Segmen yang diklaim China secara sepihak tumpang tindih dengan zona ekonomi eksklusif Indonesia di dekat Kepulauan Natuna, dan China mengeklaim hak perikanan di perairan tersebut, hingga menyebabkan beberapa insiden bentrok di masa lalu.
Pembicaraan Prabowo mengenai peningkatan pertahanan maritim menunjukkan ia mungkin lebih tegas dalam menegakkan kedaulatan Indonesia di bagian tersebut dari lautan.
"Saya tidak melihat Prabowo akan memprovokasi perkelahian, tetapi akan menarik untuk melihat apa yang terjadi jika ada insiden lain [di Natuna], yang hampir pasti akan terjadi," kata Pepinsky dari Cornell.
Manifesto kampanye Prabowo juga menggambarkan Laut China Selatan sebagai tantangan strategis bagi Jakarta, dan konflik masa depan antara AS dan China atas jalur perairan yang diperebutkan tersebut seharusnya diantisipasi untuk meminimalkan potensi ancaman terhadap Indonesia.
Baca Juga: Media Asing Ramai Beritakan Prabowo Unggul di Pilpres 2024: Winter is Coming
Minimasi tersebut mungkin datang dalam bentuk diplomasi lebih lanjut. Pepinsky menyarankan jika China terus menyajikan tantangan strategis bagi tetangga Indonesia di Laut China Selatan, Prabowo mungkin akan mencoba berperan lebih "penuh perdamaian".
"Ia akan bersemangat untuk dilihat sebagai tipe orang yang dapat duduk bersama Xi Jinping atau kepala negara China lainnya," katanya.
Tentang kebijakan luar negeri secara umum, Umar dari University of Queensland mengatakan Prabowo ingin mengambil peran internasional yang lebih proaktif daripada pendahulunya.
Sebagai contoh, pada dialog keamanan di Singapura bulan Juni, Prabowo keluar dari skrip ketika mengusulkan perdamaian untuk perang di Ukraina tanpa berkonsultasi dengan Jokowi. Ukraina menggambarkan proposal Prabowo, yang mencakup referendum tentang wilayah yang diperebutkan, sebagai "rencana Rusia".

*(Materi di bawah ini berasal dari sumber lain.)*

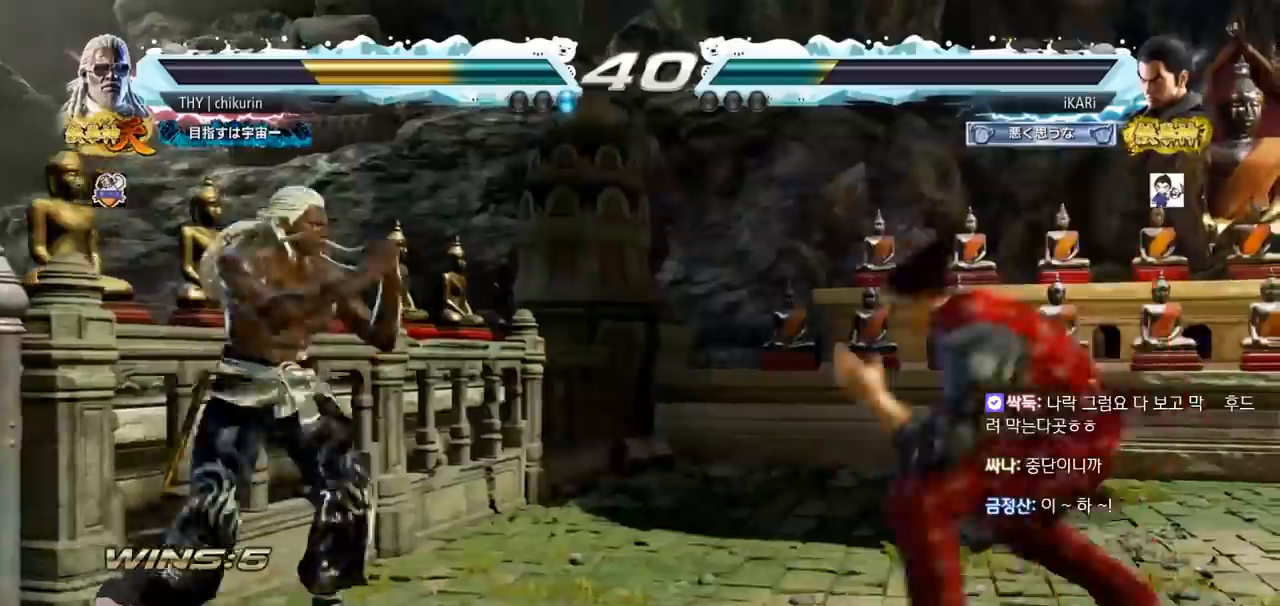
{"buttons": [], "left_stick": "center", "events": [[16, "left_stick", "center"], [83, "CROSS", "down"], [133, "CROSS", "up"], [200, "TRIANGLE", "down"], [233, "TRIANGLE", "up"], [283, "TRIANGLE", "down"], [333, "TRIANGLE", "up"], [383, "TRIANGLE", "down"], [433, "TRIANGLE", "up"]]}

Umar juga berpendapat Prabowo ingin "memperkuat hubungan dengan AS di tingkat pertahanan, terutama dalam konteks Laut China Selatan". Seperti banyak jenderal Indonesia, Prabowo mendapatkan pengalaman luas di Barat sebagai bagian dari pelatihan militernya.
Ia menerima sebagian pendidikannya di Fort Bragg AS, sekarang disebut Fort Liberty, serta di Jerman, menggambarkan hubungan Indonesia selama puluhan tahun dengan AS dalam hal pertahanan, sesuatu yang tidak akan segera diulangi oleh China.
"Prabowo akan menjaga keseimbangan [dalam persaingan AS-China yang meningkat] dengan membangun hubungan yang lebih kuat dengan AS di sektor pertahanan, terutama dalam konteks modernisasi peralatan pertahanan Indonesia," kata Umar.
Memang, sesuatu yang sering dibicarakan oleh mantan jenderal tersebut, baik sebagai politisi maupun menteri pertahanan, adalah pentingnya memperkuat kekuatan militer Indonesia, menjadikannya negara yang kuat dan mampu membela kepentingannya sendiri.
Tetap menjadi tanda tanya apakah kepentingan yang diprioritaskan selama masa jabatannya sejalan atau bertentangan dengan kepentingan China.